Il est interdit de louer un appartement à un mari qui refuse de donner le divorce, guet, à sa femme

Dans une décision inhabituelle, apparemment créant un précédent, le tribunal rabbinique régional de Jérusalem a imposé un boycott social à un homme qui emprisonne sa femme dans un mariage dont elle ne veut plus,  y compris une interdiction pour les propriétaires de lui louer un appartement lui permettant d'y vivre.

Il existe de plus en plus de nombreuses façons de lutter contre ceux qui refusent de divorcer en Israël et cette dernière semble faire date, en effet le tribunal rabbinique régional de Jérusalem a ordonné à un propriétaire de ne pas louer un appartement résidentiel à un homme qui refuse  de lui remettre le guet "divorce religieux "et l'emprisonne dans ce mariage raté, malgré sa demande de divorce.

Les juges ont statué que le propriétaire et les autres propriétaires devaient refuser de lui louer, le laissant ainsi sans abri, comme moyen de pression pour qu'il accorde le divorce et libère l'épouse. A notre connaissance, c'est la première fois qu'un tribunal rabbinique prend une telle sanction dans le cadre d'une affaire de divorce.

Le couple s'est marié il y a environ 15 ans et a donné naissance à cinq enfants, mais plus tard, la relation a échoué et la femme a demandé à se séparer.

Malgré sa détermination, et malgré le temps qui s'est écoulé depuis lors - plus de quatre ans - le mari déclare constamment qu'il aime sa femme et qu'il n'a pas l'intention de lui accorder le divorce souhaité. Il dit qu'elle est incitée par un tiers qui la pousse à une rupture injustifiée. Le tribunal n'a pas accepté ses demandes et, en 2019, a décidé qu'il devait divorcer.

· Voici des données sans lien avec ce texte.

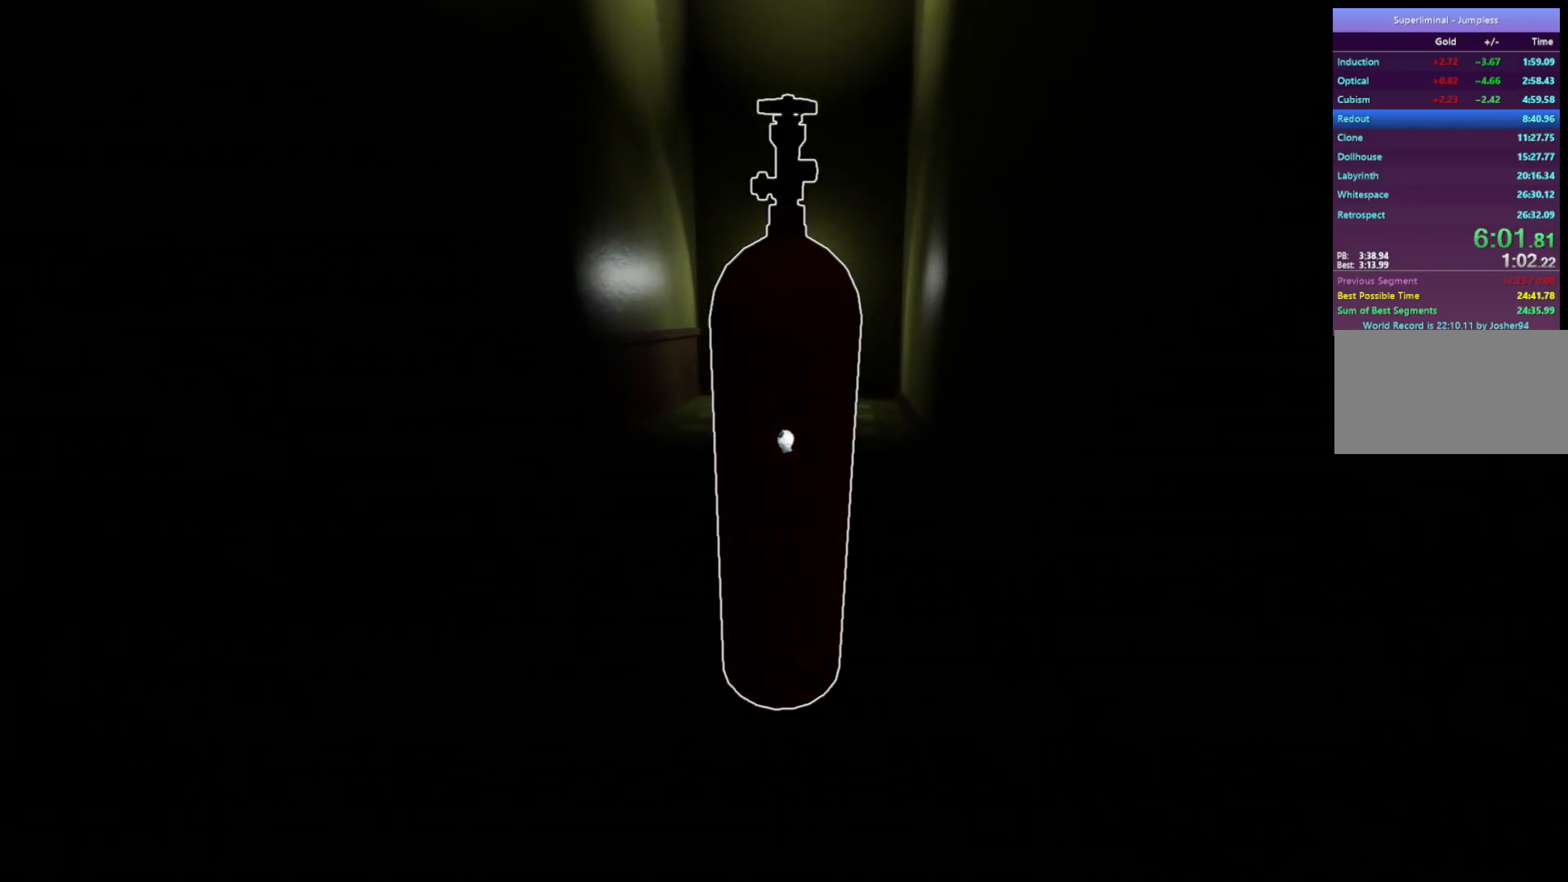
{"keys": ["w"], "mouse": [], "events": []}
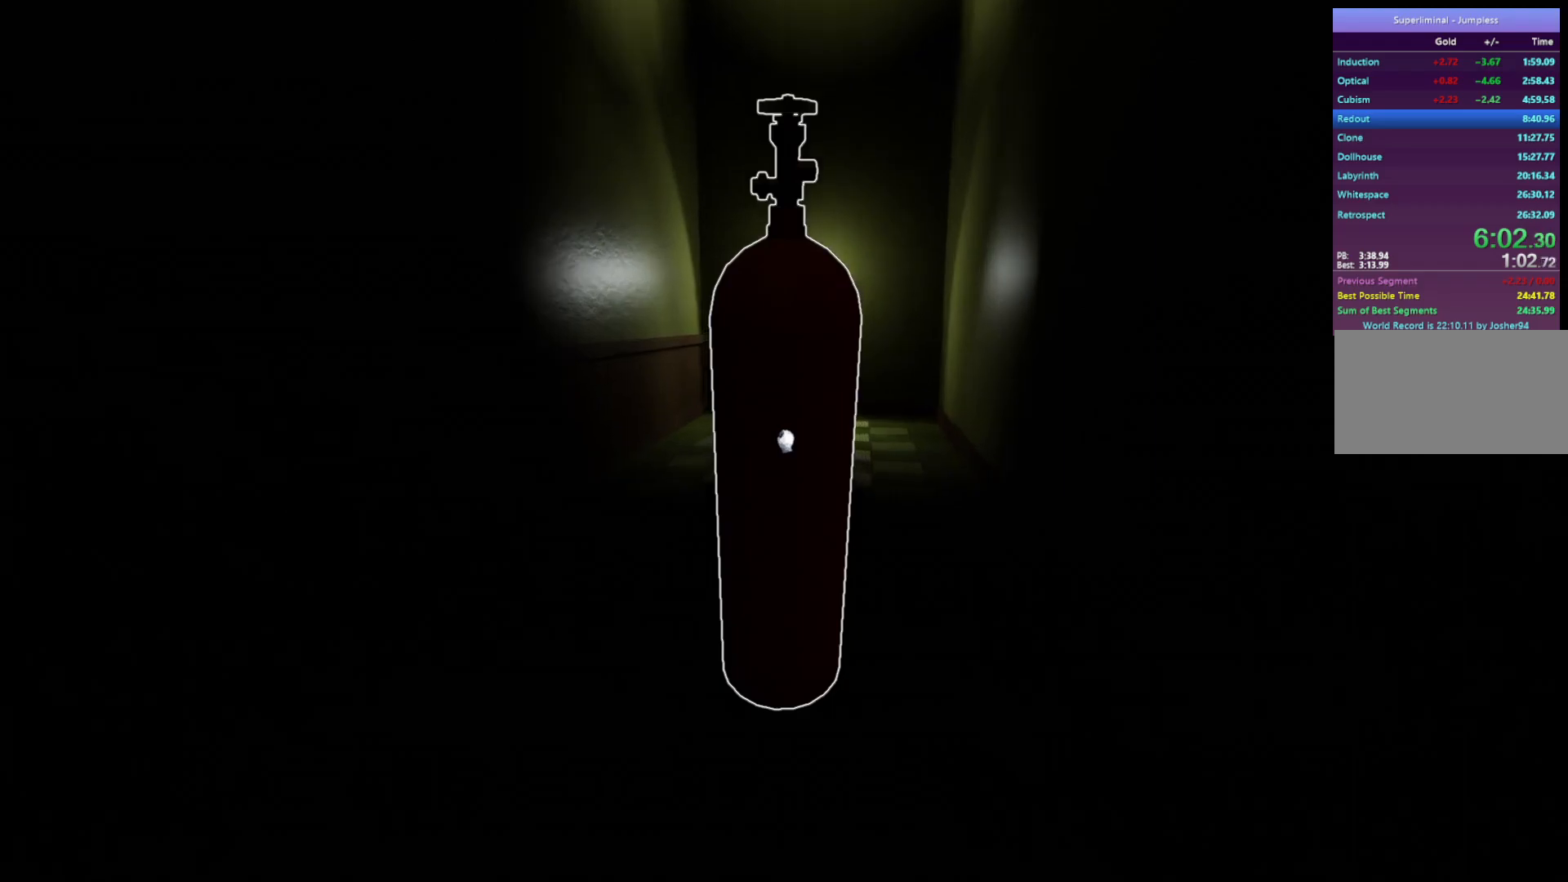
{"keys": ["w"], "mouse": [], "events": []}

L'homme a continué à résister à son refus, et à la demande de l'aguna - par l'intermédiaire de l'organisation Yad LaIsha du réseau Or Torah Stone qui l'accompagne - les juges lui ont infligé une série de sanctions sociales et religieuses dans l'espoir de briser son entêtement. .

L'avocate de la demanderesse a expliqué que les sanctions habituelles, telles que la révocation d'un permis de conduire ou la restriction d'un compte bancaire, n'étaient pas utiles dans ce cas.

Comme il s'agit d'un étudiant ultra-orthodoxe, il a été décidé d'utiliser un boycott connu sous le nom d'"expulsions de Darbnu Tam  comme l'interdiction de participer à un collège de prière ou d'étudier la Torah afin de le dénoncer à la communauté religieuse. dans lequel il vit.

Cependant, tous les étudiants n'ont pas coopéré à la demande du tribunal et aux efforts pour libérer la femme, et ses hommes ont même choisi de l'aider financièrement et dans d'autres domaines.

Suite à cela, l'avocate a demandé aux juges d'activer exceptionnellement une autre clause dans les expulsions, enjoignant au propriétaire de ne pas renouveler le bail , qui expire bientôt, et ainsi d'amener le mari a être bloqué dans toute transaction financière qui exige un lieu de résidence.

Tout ceci, en s'appuyant sur des sources halakhiques et sur son autorité légale pour le faire, comme le consacre la décision de la Haute Cour de 2013.